TO BE DONE – From the forum thread on the slow SQL query below, return the passage that starts at the words "2) Is it possible" and ends after the words "MAX(ru_total_web_sessions_count) < 1)", copied without any change.

Re: Slow SQL query uses only a single CPU

eugene miretsky Wed, 22 Aug 2018 07:21:35 -0700

Just as a reference, bellow are 2 execution plans with and without the
index on a very similar table.


Adding the index remove /* PUBLIC.AFFINITY_KEY */ and /* group sorted */.
1) Does PUBLIC.AFFINITY_KEY mean that DT is the affinity key. We are
setting customer_id as an affinity key. Is there a way to verify that?
2) Is it possible that the removal of /* group sorted */ indicates that the
result of group_by must be sorted? (hence taking a long time)

*Query*
Select COUNT (*) FROM (SELECT customer_id FROM GAL2RU where dt >
'2018-06-12' GROUP BY customer_id having SUM(ru_total_app_sessions_count) >
2 AND MAX(ru_total_web_sessions_count) < 1)

*Without an index*

SELECT

__Z0.CUSTOMER_ID AS __C0_0,

SUM(__Z0.RU_TOTAL_APP_SESSIONS_COUNT) AS __C0_1,

MAX(__Z0.RU_TOTAL_WEB_SESSIONS_COUNT) AS __C0_2

FROM PUBLIC.GAL2RU __Z0

/* PUBLIC.AFFINITY_KEY */

WHERE __Z0.DT > '2018-06-12'

GROUP BY __Z0.CUSTOMER_ID

/* group sorted */


SELECT

COUNT(*)

FROM (

SELECT

__C0_0 AS CUSTOMER_ID

FROM PUBLIC.__T0

GROUP BY __C0_0

HAVING (SUM(__C0_1) > 2)

AND (MAX(__C0_2) < 1)


*With an index*

SELECT

__Z0.CUSTOMER_ID AS __C0_0,

SUM(__Z0.RU_TOTAL_APP_SESSIONS_COUNT) AS __C0_1,

MAX(__Z0.RU_TOTAL_WEB_SESSIONS_COUNT) AS __C0_2

FROM PUBLIC.GAL2RU __Z0

/* PUBLIC.DT_IDX2: DT > '2018-06-12' */

WHERE __Z0.DT > '2018-06-12'

GROUP BY __Z0.CUSTOMER_ID


SELECT

COUNT(*)

FROM (

SELECT

__C0_0 AS CUSTOMER_ID

FROM PUBLIC.__T0

GROUP BY __C0_0

HAVING (SUM(__C0_1) > 2)

AND (MAX(__C0_2) < 1)

) _0__Z1


On Wed, Aug 22, 2018 at 9:43 AM, eugene miretsky <eugene.miret...@gmail.com>
wrote:

> Thanks Andrey,
>
> We are using the Ignite notebook, any idea if there is a way to provide
> these flags and hints directly from SQL?
>
> From your description, it seems like the query is executed in the
> following order
> 1) Group by customer_id
> 2) For each group, perform the filtering on date using the index and
> aggregates
>
> My impressions was that the order is
> 1)  On each node, filter rows by date (using the index)
> 2)  On each node, group by the remaining rows by customer id, and then
> perform the aggrate
>
> That's why we created the index on the dt field, as opposed to customer_id
> field.
>
> Cheers,
> Eugene
>
>
> On Wed, Aug 22, 2018 at 8:44 AM, Andrey Mashenkov <
> andrey.mashen...@gmail.com> wrote:
>
>> Eugene,
>>
>> 1. Note that queryParallelism splits indices and Ignite work similar way
>> as if index data resides on several nodes. These index part can be looked
>> up in parallel threads.
>> 2. It is not a simple query as you data distributed among partitions and
>> is not collocated and aggregate function are used.

ROWS –
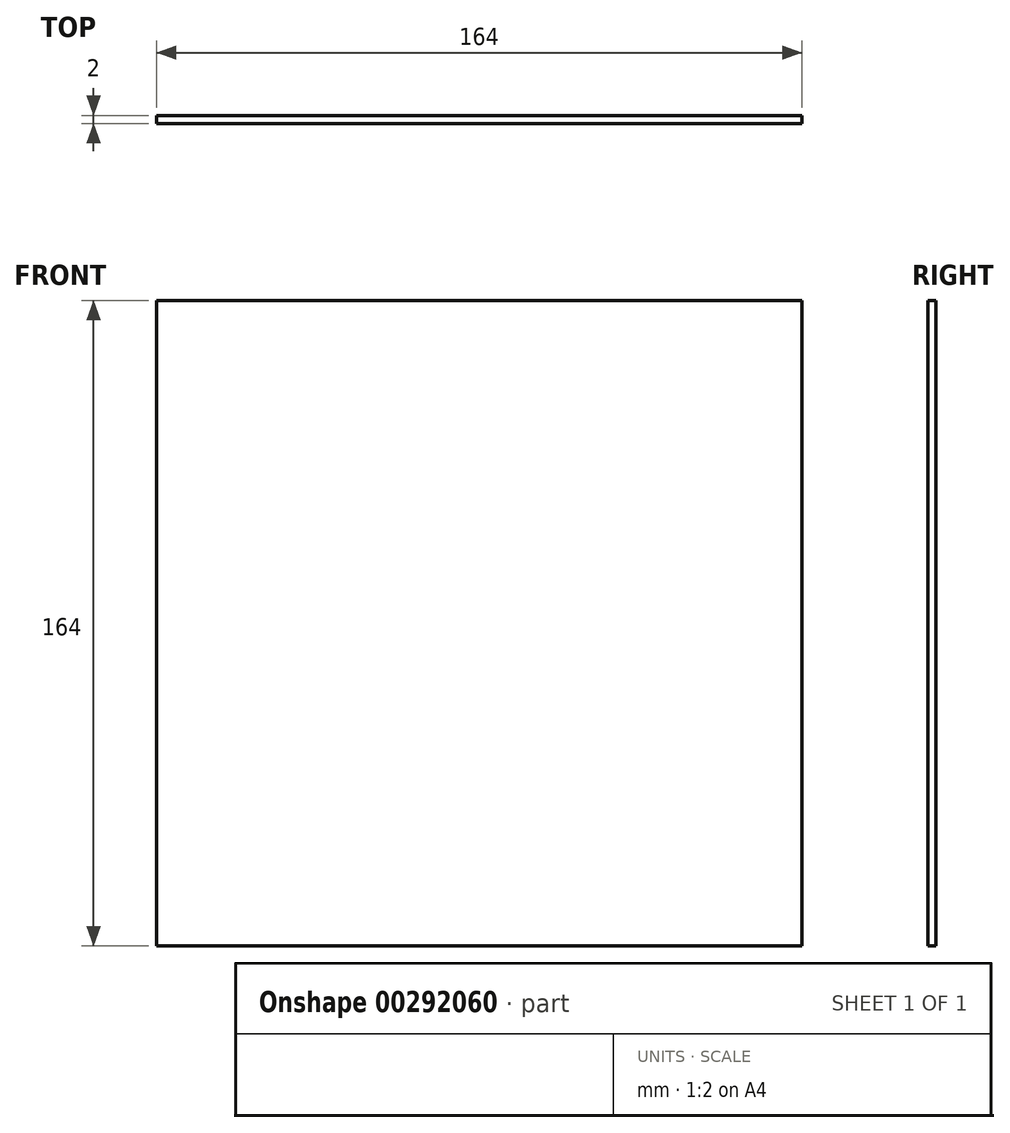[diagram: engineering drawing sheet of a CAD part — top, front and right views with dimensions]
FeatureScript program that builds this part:
annotation { "Feature Type Name" : "Feature", "Feature Type Description" : "" }
export const myFeature = defineFeature(function(context is Context, id is Id, definition is map)
    precondition{}
    {
        {
            var Q0;
            Q0=qCreatedBy(makeId("Front.planeOp"),FACE);
            var sketch = newSketch(context, id + "F0", { "sketchPlane" : qUnion([Q0])});
            skLineSegment(sketch, "E0.bottom", {"start": v(82, -82) * mm, "end": v(-82, -82) * mm});
            skLineSegment(sketch, "E0.top", {"start": v(82, 82) * mm, "end": v(-82, 82) * mm});
            skLineSegment(sketch, "E0.left", {"start": v(82, -82) * mm, "end": v(82, 82) * mm});
            skLineSegment(sketch, "E0.right", {"start": v(-82, -82) * mm, "end": v(-82, 82) * mm});
            skPoint(sketch, "E0.middle", {"position": v(0, 0) * mm});
            skSolve(sketch);
        }
        {
            var Q0;
            Q0=makeQuery(id+"F0.imprint","IMPRINT",FACE,{"disambiguationData":[TD([[makeQuery(id+"F0.imprint","IMPRINT",EDGE,{"derivedFrom":sQuery(id+"F0.wireOp",EDGE,"E0.bottom")}),-1.0]])]});
            extrude(context, id + "F1", {"entities" : qUnion([Q0]), "depth" : 2 * mm});
        }
    });
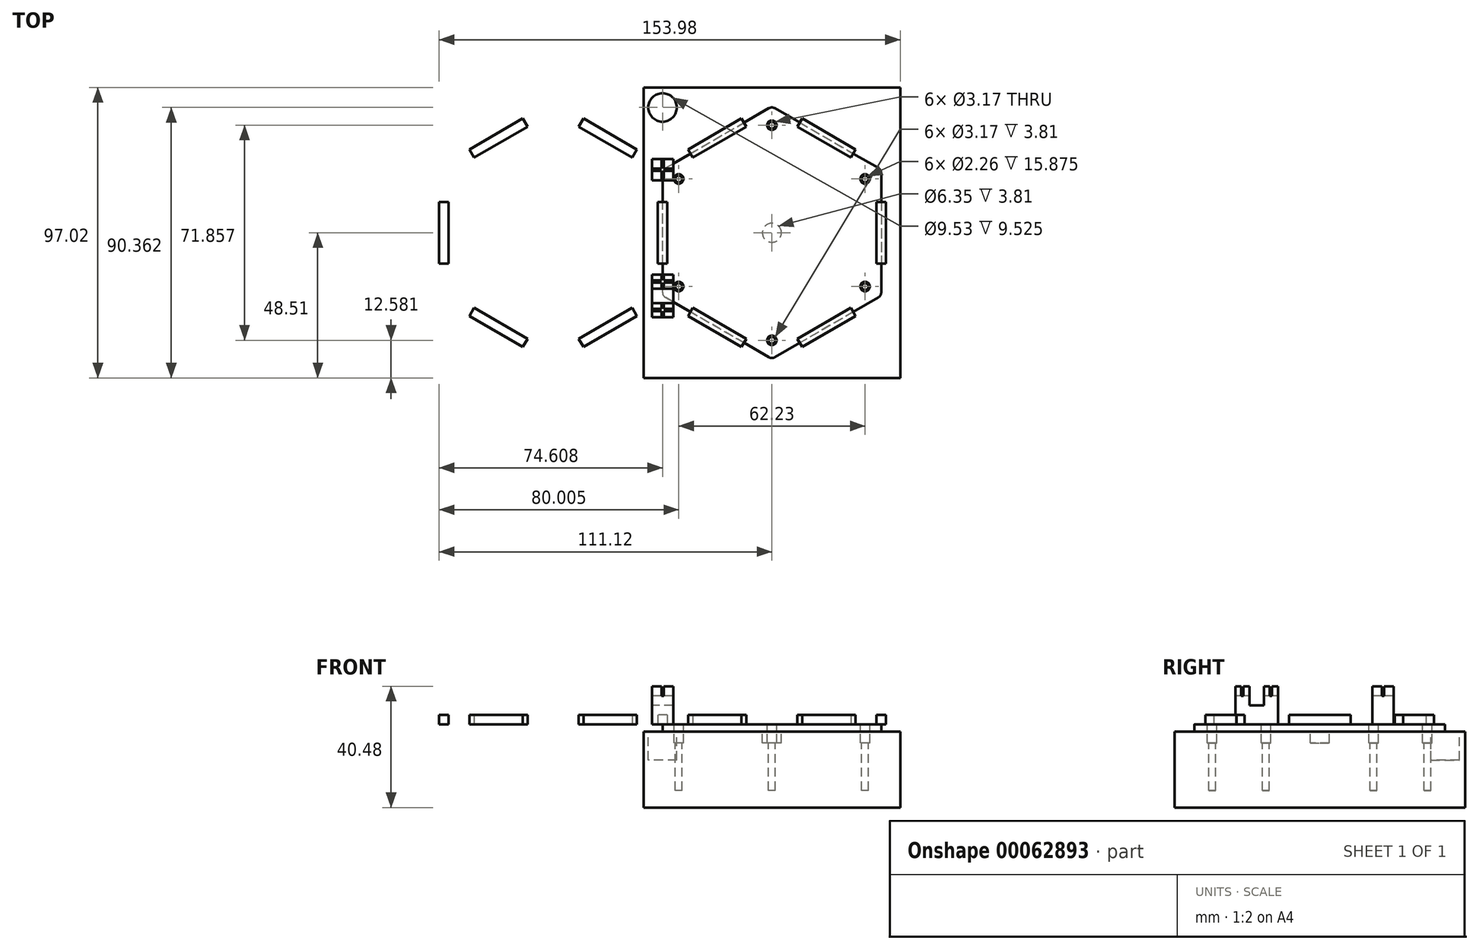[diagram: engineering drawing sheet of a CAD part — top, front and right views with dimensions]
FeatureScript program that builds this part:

TASK RESPONSE –
2) Is it possible that the removal of /* group sorted */ indicates that the
result of group_by must be sorted? (hence taking a long time)

*Query*
Select COUNT (*) FROM (SELECT customer_id FROM GAL2RU where dt >
'2018-06-12' GROUP BY customer_id having SUM(ru_total_app_sessions_count) >
2 AND MAX(ru_total_web_sessions_count) < 1)